The durability of modern vehicles has improved dramatically over the past few decades—so much so that 20-year-old cars are regularly seen on the road alongside newly manufactured luxury vehicles. The biggest problem people have with maintaining older vehicles isn’t their propensity to break down; it’s the relative scarcity of replacement parts. If a manufacturer has stopped making replacement parts for your older vehicle, you can find yourself in an expensive situation that might even necessitate a custom rebuild.

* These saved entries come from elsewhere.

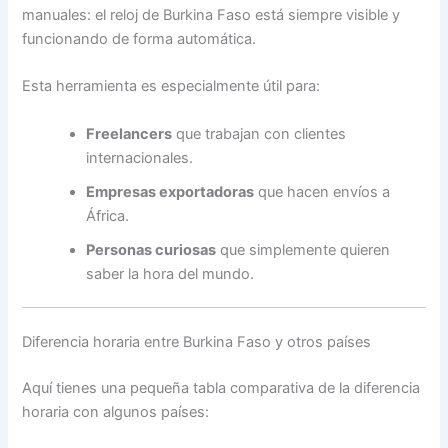
manuales: el reloj de Burkina Faso está siempre visible y
funcionando de forma automática.
Esta herramienta es especialmente útil para:
Freelancers
que trabajan con clientes
internacionales.
Empresas exportadoras
que hacen envíos a
África.
Personas curiosas
que simplemente quieren
saber la hora del mundo.
Diferencia horaria entre Burkina Faso y otros países
Aquí tienes una pequeña tabla comparativa de la diferencia
horaria con algunos países:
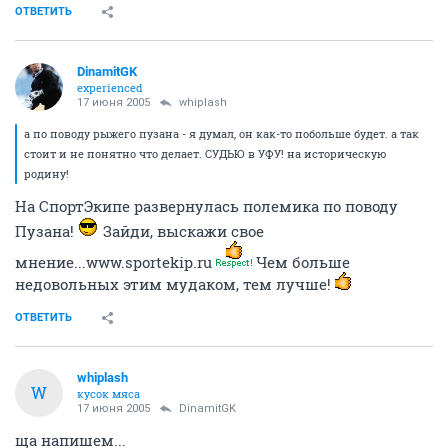
ОТВЕТИТЬ
DinamitGK
experienced
17 июня 2005
whiplash
а по поводу рыжего пузана - я думал, он как-то побольше будет. а так
стоит и не понятно что делает. СУДЬЮ в УФУ! на историческую
родину!
На СпортЭкипе развернулась полемика по поводу
Пузана!
Зайди, выскажи свое
мнение...www.sportekip.ru
Чем больше
недовольных этим мудаком, тем лучше!
ОТВЕТИТЬ
whiplash
W
кусок мяса
17 июня 2005
DinamitGK
ща напишем...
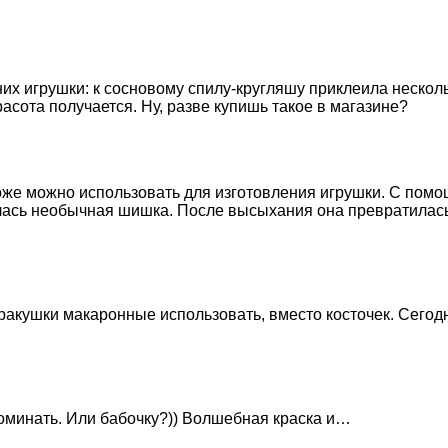
 игрушки: к сосновому спилу-кругляшу приклеила нескольк
асота получается. Ну, разве купишь такое в магазине?
оже можно использовать для изготовления игрушки. С помо
илась необычная шишка. После высыхания она превратилась
акушки макаронные использовать, вместо косточек. Сегодня
поминать. Или бабочку?)) Волшебная краска и…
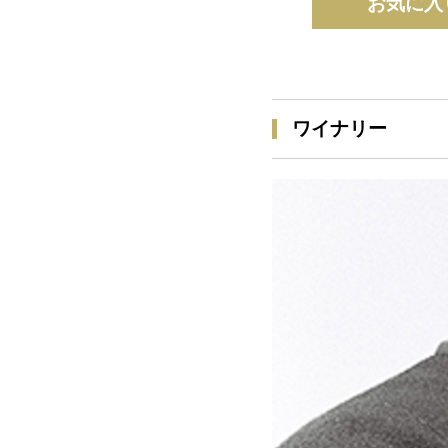
お気に入
ワイナリー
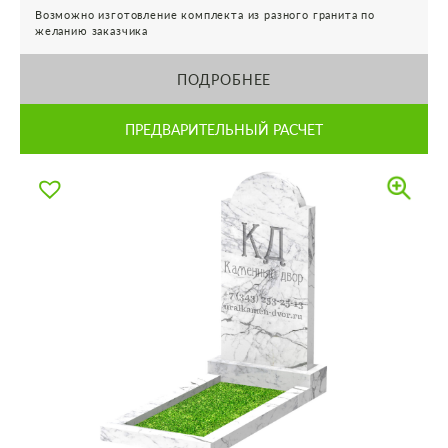
Возможно изготовление комплекта из разного гранита по
желанию заказчика
ПОДРОБНЕЕ
ПРЕДВАРИТЕЛЬНЫЙ РАСЧЕТ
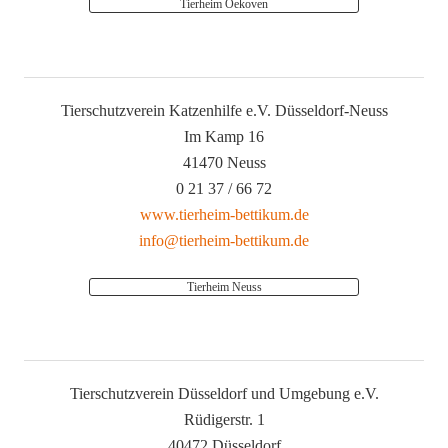
Tierheim Oekoven
Tierschutzverein Katzenhilfe e.V. Düsseldorf-Neuss
Im Kamp 16
41470 Neuss
0 21 37 / 66 72
www.tierheim-bettikum.de
info@tierheim-bettikum.de
Tierheim Neuss
Tierschutzverein Düsseldorf und Umgebung e.V.
Rüdigerstr. 1
40472 Düsseldorf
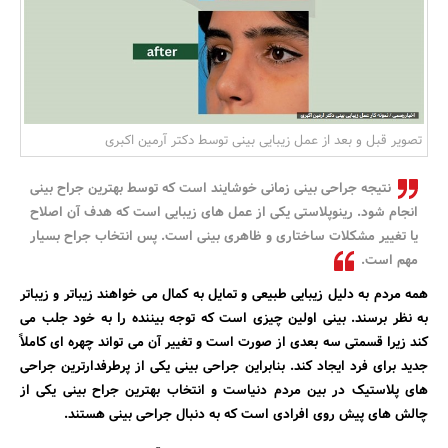
بانک، بیمه و سرمایه
مسکن و ساختمان
تصویر قبل و بعد از عمل زیبایی بینی توسط دکتر آرمین اکبری
نتیجه جراحی بینی زمانی خوشایند است که توسط بهترین جراح بینی
انجام شود. رینوپلاستی یکی از عمل های زیبایی است که هدف آن اصلاح
یا تغییر مشکلات ساختاری و ظاهری بینی است. پس انتخاب جراح بسیار
مهم است.
همه مردم به دلیل زیبایی طبیعی و تمایل به کمال می خواهند زیباتر و زیباتر
به نظر برسند. بینی اولین چیزی است که توجه بیننده را به خود جلب می
کند زیرا قسمتی سه بعدی از صورت است و تغییر آن می تواند چهره ای کاملاً
جدید برای فرد ایجاد کند. بنابراین جراحی بینی یکی از پرطرفدارترین جراحی
های پلاستیک در بین مردم دنیاست و انتخاب بهترین جراح بینی یکی از
چالش های پیش روی افرادی است که به دنبال جراحی بینی هستند.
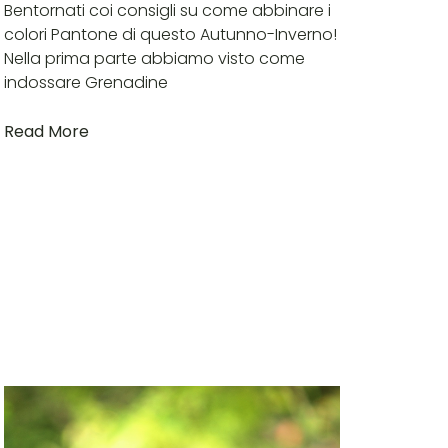
Bentornati coi consigli su come abbinare i
colori Pantone di questo Autunno-Inverno!
Nella prima parte abbiamo visto come
indossare Grenadine
Read More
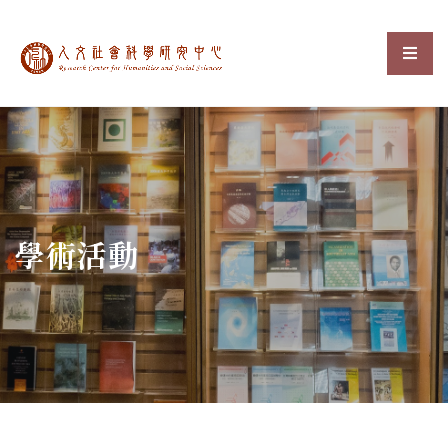
中央研究院人文社會科
選單
:::
學術活動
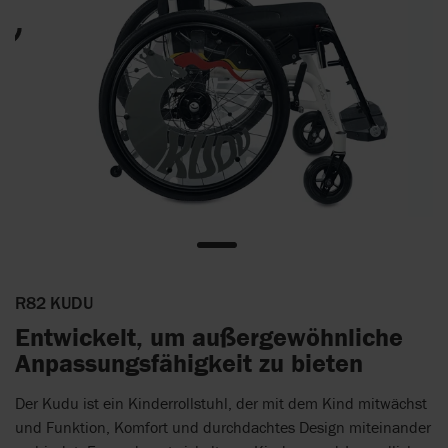
R82 KUDU
Entwickelt, um außergewöhnliche
Anpassungsfähigkeit zu bieten
Der Kudu ist ein Kinderrollstuhl, der mit dem Kind mitwächst
und Funktion, Komfort und durchdachtes Design miteinander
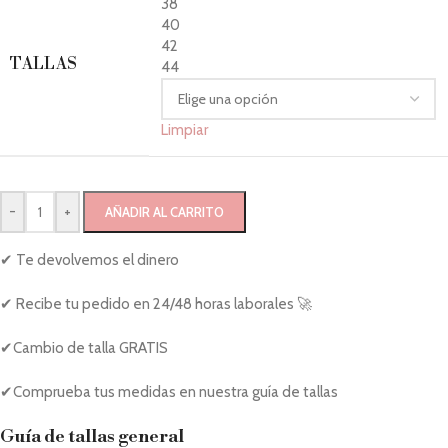
38
40
42
TALLAS
44
Limpiar
-
+
AÑADIR AL CARRITO
✔ Te devolvemos el dinero
✔ Recibe tu pedido en 24/48 horas laborales 🚀
✔Cambio de talla GRATIS
✔Comprueba tus medidas en nuestra guía de tallas
Guía de tallas general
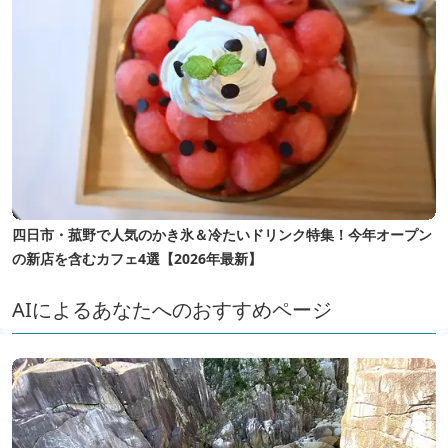
四日市・菰野で人気のかき氷＆冷たいドリンク特集！今年オープン
の新店を含むカフェ4選【2026年最新】
AIによるあなたへのおすすめページ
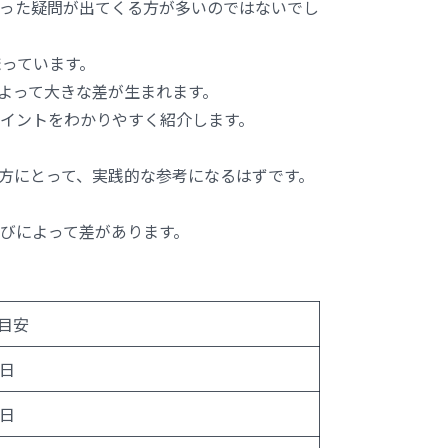
った疑問が出てくる方が多いのではないでし
まっています。
よって大きな差が生まれます。
イントをわかりやすく紹介します。
方にとって、実践的な参考になるはずです。
びによって差があります。
目安
5日
7日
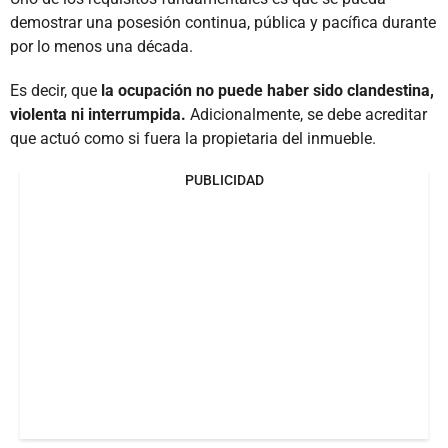
demostrar una posesión continua, pública y pacífica durante
por lo menos una década.
Es decir, que
la ocupación no puede haber sido clandestina,
violenta ni interrumpida.
Adicionalmente, se debe acreditar
que actuó como si fuera la propietaria del inmueble.
PUBLICIDAD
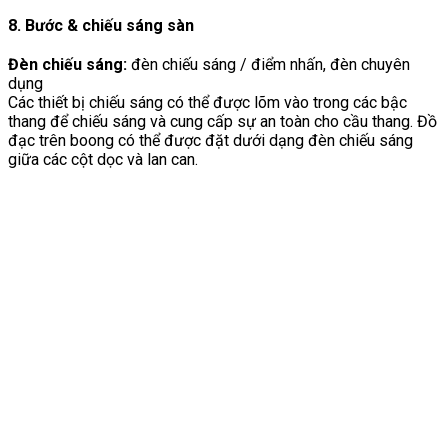
8. Bước & chiếu sáng sàn
Đèn chiếu sáng:
đèn chiếu sáng / điểm nhấn, đèn chuyên
dụng
Các thiết bị chiếu sáng có thể được lõm vào trong các bậc
thang để chiếu sáng và cung cấp sự an toàn cho cầu thang. Đồ
đạc trên boong có thể được đặt dưới dạng đèn chiếu sáng
giữa các cột dọc và lan can.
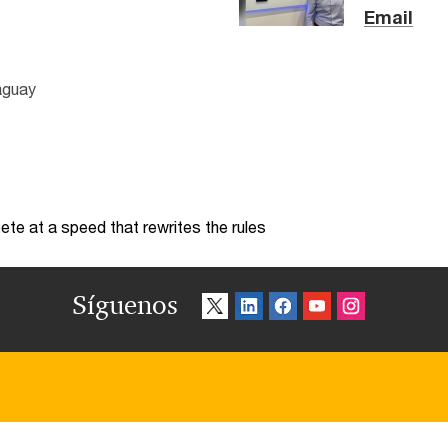
Email
aguay
te at a speed that rewrites the rules
Síguenos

“A lot of people don’t realize that when a car is more than 15 years old, the availability of its replacement parts isn’t very good…especially since the recent economic recession,” says Michael Letcher, owner of Letcher Brothers Auto Repair in Pinole. “After a while, parts suppliers stop restocking their inventories for older cars, so those parts become obsolete. When that happens, something as simple as a replacement engine hose can suddenly become hard to find. And when it comes to more complicated things like transmissions, an entire rebuild might be necessary if the right parts can’t be found.”
The truth about lifetime warranties
Replacing worn out parts on your vehicle should be a one-time deal, and quality auto shops know car owners have little desire to return soon after their initial repairs are performed. That’s why most shops will always use Original Equipment Manufacturer (OEM) replacement parts, which are made by the manufacturer of the original parts and carry the same warranties.
Unfortunately, some disreputable auto parts providers try to deceive consumers by offering low-quality replacement parts that carry a “lifetime” warranty. “Even if people have never heard of the brand, they’ll think they’re getting a good deal because of the lifetime warranty, but in reality, the only reason the company is able to offer that warranty is because the parts are so cheaply manufactured,” explains Mr. Letcher. “They don’t have to worry about replacing the same parts over and over for free because they’re saving money to begin with by skimping on quality.”